Johanna: Cocaine, I remember I had bought it from a friend. If you know about cocaine an 8-ball is a significant amount and I figured it would last me like a week. 2 hours later, I'm on LimeWire downloading music and the entire 8-ball was gone. I just knew I said to myself, “Okay, so now you need to set some money aside to buy this stuff and have these people get it for you”. I would hang out with people that used cocaine, so I accepted it. I didn't know what was wrong with me, I had no idea that drugs and alcohol were the reason why I was acting like a psycho. I thought I was crazy or I just wasn't wired right, which isn't too far from the truth. I couldn't make the correlation between drugs and alcohol and all the bad stuff happening to me. I hung out with a lot of people who abused drugs and alcohol, and a lot of great things would happen to them. At the least, on the outside, they were pretty, smart and they had money. They dressed well and got into all the fancy parties, so I thought drugs and alcohol couldn’t be the issue, it was working for them. It was really hard for me to distinguish the fact that the substances that I was putting in my body were creating the problems in my life. I wanted to know how to get to that place where I didn’t want to self-destruct anymore.

Whether you struggle with drugs, alcohol, gambling, food or sex. If you put your vice's down, you're left with only yourself. If you don't know who you are, how do you learn to deal with that?

Interviewer: So that’s what you are doing now, learning?
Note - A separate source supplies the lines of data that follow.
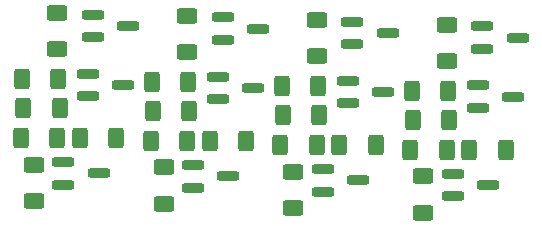
<source format=gbr>
%TF.GenerationSoftware,KiCad,Pcbnew,8.0.6*%
%TF.CreationDate,2024-11-07T23:38:59+00:00*%
%TF.ProjectId,pin_interface_circuit,70696e5f-696e-4746-9572-666163655f63,rev?*%
%TF.SameCoordinates,Original*%
%TF.FileFunction,Paste,Top*%
%TF.FilePolarity,Positive*%
%FSLAX46Y46*%
G04 Gerber Fmt 4.6, Leading zero omitted, Abs format (unit mm)*
G04 Created by KiCad (PCBNEW 8.0.6) date 2024-11-07 23:38:59*
%MOMM*%
%LPD*%
G01*
G04 APERTURE LIST*
G04 Aperture macros list*
%AMRoundRect*
0 Rectangle with rounded corners*
0 $1 Rounding radius*
0 $2 $3 $4 $5 $6 $7 $8 $9 X,Y pos of 4 corners*
0 Add a 4 corners polygon primitive as box body*
4,1,4,$2,$3,$4,$5,$6,$7,$8,$9,$2,$3,0*
0 Add four circle primitives for the rounded corners*
1,1,$1+$1,$2,$3*
1,1,$1+$1,$4,$5*
1,1,$1+$1,$6,$7*
1,1,$1+$1,$8,$9*
0 Add four rect primitives between the rounded corners*
20,1,$1+$1,$2,$3,$4,$5,0*
20,1,$1+$1,$4,$5,$6,$7,0*
20,1,$1+$1,$6,$7,$8,$9,0*
20,1,$1+$1,$8,$9,$2,$3,0*%
G04 Aperture macros list end*
%ADD10RoundRect,0.200000X-0.750000X-0.200000X0.750000X-0.200000X0.750000X0.200000X-0.750000X0.200000X0*%
%ADD11RoundRect,0.250000X-0.625000X0.400000X-0.625000X-0.400000X0.625000X-0.400000X0.625000X0.400000X0*%
%ADD12RoundRect,0.250000X-0.400000X-0.625000X0.400000X-0.625000X0.400000X0.625000X-0.400000X0.625000X0*%
%ADD13RoundRect,0.250000X0.400000X0.625000X-0.400000X0.625000X-0.400000X-0.625000X0.400000X-0.625000X0*%
G04 APERTURE END LIST*
D10*
%TO.C,Q12*%
X146550000Y-90500000D03*
X146550000Y-92400000D03*
X149550000Y-91450000D03*
%TD*%
D11*
%TO.C,R10*%
X122050000Y-89950000D03*
X122050000Y-93050000D03*
%TD*%
D10*
%TO.C,Q11*%
X148650000Y-83000000D03*
X148650000Y-84900000D03*
X151650000Y-83950000D03*
%TD*%
%TO.C,Q1*%
X116050000Y-77000000D03*
X116050000Y-78900000D03*
X119050000Y-77950000D03*
%TD*%
D12*
%TO.C,R11*%
X121050000Y-82700000D03*
X124150000Y-82700000D03*
%TD*%
D11*
%TO.C,R7*%
X124050000Y-77100000D03*
X124050000Y-80200000D03*
%TD*%
D12*
%TO.C,R14*%
X136950000Y-88050000D03*
X140050000Y-88050000D03*
%TD*%
D10*
%TO.C,Q2*%
X115650000Y-82000000D03*
X115650000Y-83900000D03*
X118650000Y-82950000D03*
%TD*%
D12*
%TO.C,R6*%
X109950000Y-87450000D03*
X113050000Y-87450000D03*
%TD*%
D10*
%TO.C,Q9*%
X135550000Y-90100000D03*
X135550000Y-92000000D03*
X138550000Y-91050000D03*
%TD*%
D12*
%TO.C,R18*%
X131950000Y-88050000D03*
X135050000Y-88050000D03*
%TD*%
D13*
%TO.C,R3*%
X113250000Y-84950000D03*
X110150000Y-84950000D03*
%TD*%
D10*
%TO.C,Q10*%
X149050000Y-78000000D03*
X149050000Y-79900000D03*
X152050000Y-78950000D03*
%TD*%
D12*
%TO.C,R23*%
X143050000Y-83450000D03*
X146150000Y-83450000D03*
%TD*%
D11*
%TO.C,R16*%
X133050000Y-90300000D03*
X133050000Y-93400000D03*
%TD*%
D12*
%TO.C,R12*%
X120950000Y-87700000D03*
X124050000Y-87700000D03*
%TD*%
D13*
%TO.C,R21*%
X146250000Y-85950000D03*
X143150000Y-85950000D03*
%TD*%
D10*
%TO.C,Q5*%
X126650000Y-82250000D03*
X126650000Y-84150000D03*
X129650000Y-83200000D03*
%TD*%
D12*
%TO.C,R5*%
X110050000Y-82450000D03*
X113150000Y-82450000D03*
%TD*%
%TO.C,R17*%
X132050000Y-83050000D03*
X135150000Y-83050000D03*
%TD*%
D11*
%TO.C,R13*%
X135050000Y-77450000D03*
X135050000Y-80550000D03*
%TD*%
D12*
%TO.C,R20*%
X147950000Y-88450000D03*
X151050000Y-88450000D03*
%TD*%
%TO.C,R8*%
X125950000Y-87700000D03*
X129050000Y-87700000D03*
%TD*%
D11*
%TO.C,R4*%
X111050000Y-89700000D03*
X111050000Y-92800000D03*
%TD*%
D13*
%TO.C,R9*%
X124250000Y-85200000D03*
X121150000Y-85200000D03*
%TD*%
D11*
%TO.C,R1*%
X113050000Y-76850000D03*
X113050000Y-79950000D03*
%TD*%
D12*
%TO.C,R2*%
X114950000Y-87450000D03*
X118050000Y-87450000D03*
%TD*%
D10*
%TO.C,Q4*%
X127050000Y-77250000D03*
X127050000Y-79150000D03*
X130050000Y-78200000D03*
%TD*%
%TO.C,Q3*%
X113550000Y-89500000D03*
X113550000Y-91400000D03*
X116550000Y-90450000D03*
%TD*%
%TO.C,Q7*%
X138050000Y-77600000D03*
X138050000Y-79500000D03*
X141050000Y-78550000D03*
%TD*%
%TO.C,Q6*%
X124550000Y-89750000D03*
X124550000Y-91650000D03*
X127550000Y-90700000D03*
%TD*%
D11*
%TO.C,R22*%
X144050000Y-90700000D03*
X144050000Y-93800000D03*
%TD*%
D10*
%TO.C,Q8*%
X137650000Y-82600000D03*
X137650000Y-84500000D03*
X140650000Y-83550000D03*
%TD*%
D13*
%TO.C,R15*%
X135250000Y-85550000D03*
X132150000Y-85550000D03*
%TD*%
D12*
%TO.C,R24*%
X142950000Y-88450000D03*
X146050000Y-88450000D03*
%TD*%
D11*
%TO.C,R19*%
X146050000Y-77850000D03*
X146050000Y-80950000D03*
%TD*%
M02*

</source>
Johanna: Yeah, I’m just learning. Some days, I'm the one that's helpful and others I'm the one that needs to be helped. Just know that there are people out there that are just like you. Young and old, gay or straight, black or white. You'll find the people and help that you're supposed to find if you look for it.

If you build a life around you that you don't want to lose, the chances of you losing it are slimmer because you know what you have, you have something to lose. I didn't really have anything to lose 6 years ago. So whether I drank or did drugs, it didn't matter because I didn’t really have anything to hold on to. Now I have this amazing life and all the things that I have, but I still acknowledge that I could drink or use again tomorrow.

Interviewer: How does it feel to have a second chance?

Johanna: it's weird because I don't think I deserve it. Why am I sober while other people go in and out of treatment programs. I’m not saying that I don't need it, but I've done some pretty fucked up shit while sober. Why do I get the chance to stay sober? I don't know.

* This story was submitted voluntarily to share hope and inspire others. This story is of their own experience and does not represent the point of view of Freedom From Addiction. Freedom From Addiction believes recovery is a personal journey and peoples experiences vary.